6. Applications, Impacts, and Future Directions

mRAG systems are increasingly deployed and studied in:

• Complex, Multi-evidence Reasoning: Legal, accident, and scientific document synthesis, where multi-aspect queries are prevalent (Besta et al., 7 Jun 2024).
• Video and Real-time Perceptual Understanding: Human–robot interaction, situational command, video QA, and educational technology harness adaptive multimodal memory (Mao et al., 29 May 2025).
• Education, Instruction, and Journalism: Step-by-step guides in recipes or manuals, travel and product recommendations, and journalistic storytelling with verifiable multimodal facts (Xiao et al., 8 Aug 2025).
• Medical, Security, and Privacy Sensitive Domains: Systemic risks necessitate advances in privacy-preserving mRAG and robust, interpretable decision-making (Zhang et al., 20 May 2025).
• Agent-Based Interactive Assistants: Dynamic, multi-turn dialogues, agentic information acquisition, and mixed-modality decision-making (Yu et al., 26 Jan 2025, Hu et al., 29 May 2025).
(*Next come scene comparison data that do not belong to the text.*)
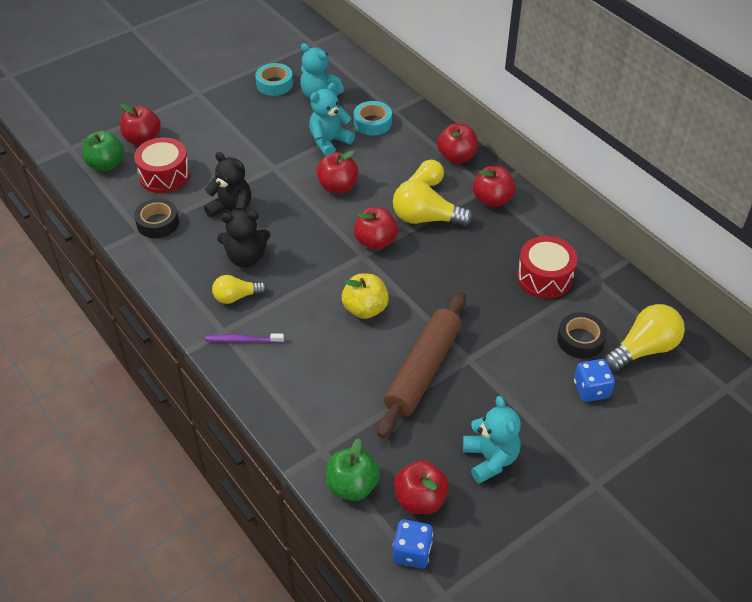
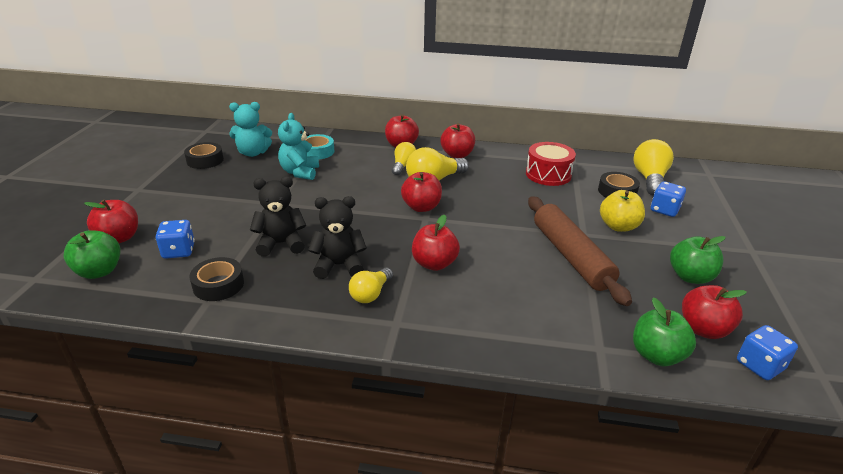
camera: 45 degrees left, 15 degrees down
(164, 175) = (179, 251): red drum -> blue dice
(242, 340) = (422, 319): purple toothbrush -> none
(246, 258) = (339, 265): black teddy bear -> black teddy bear turned 135 degrees counterclockwise
(274, 84) = (205, 160): turquoise tape -> black tape
(337, 186) = (345, 192): red apple -> red apple (434, 264)
(365, 309) = (478, 246): yellow apple -> yellow apple (618, 226)
(490, 459) = (690, 277): turquoise teddy bear -> green apple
Directions for further research include improved document parsing (with layout and OCR retention), unified cross-modal representation, fully agentic and collaborative planning with reinforcement learning, and robust, privacy-preserving systems for real-world deployment. The drive toward interpretability, compositional reasoning (especially over structured and graph forms), and scalable multi-agent frameworks for dynamic retrieval is evident in the progression of recent literature (Mei et al., 26 Mar 2025, Wan et al., 28 Jul 2025).

7. Summary Table: Major Milestones and Themes in mRAG

Theme/Feature	Representative Papers	Key Advancement
Adaptive Planning/Agents	CogPlanner, R1-Router (Yu et al., 26 Jan 2025, Peng et al., 28 May 2025)	Dynamic multi-step, modality-aware retrieval
Multi-Aspect Retrieval	Multi-Head RAG (Besta et al., 7 Jun 2024)	Attention-head embeddings for multi-aspect queries
Multimodal Output	MRAMG, M²RAG, M2IO-R1 (Yu et al., 6 Feb 2025, Ma et al., 25 Nov 2024, Xiao et al., 8 Aug 2025)	Integrated text+image generation, RL-based insertion
Graph-Based Reasoning	MMGraphRAG (Wan et al., 28 Jul 2025)	Scene/text KG construction, path-based retrieval
Privacy/Security	Poisoned-MRAG, Beyond Text (Liu et al., 8 Mar 2025, Zhang et al., 20 May 2025)	Poisoning attacks, structured prompt leakage

These developments collectively position mRAG as a critical and rapidly evolving paradigm for AI models operating on dynamic, heterogeneous, and evidence-intensive tasks across research and application domains.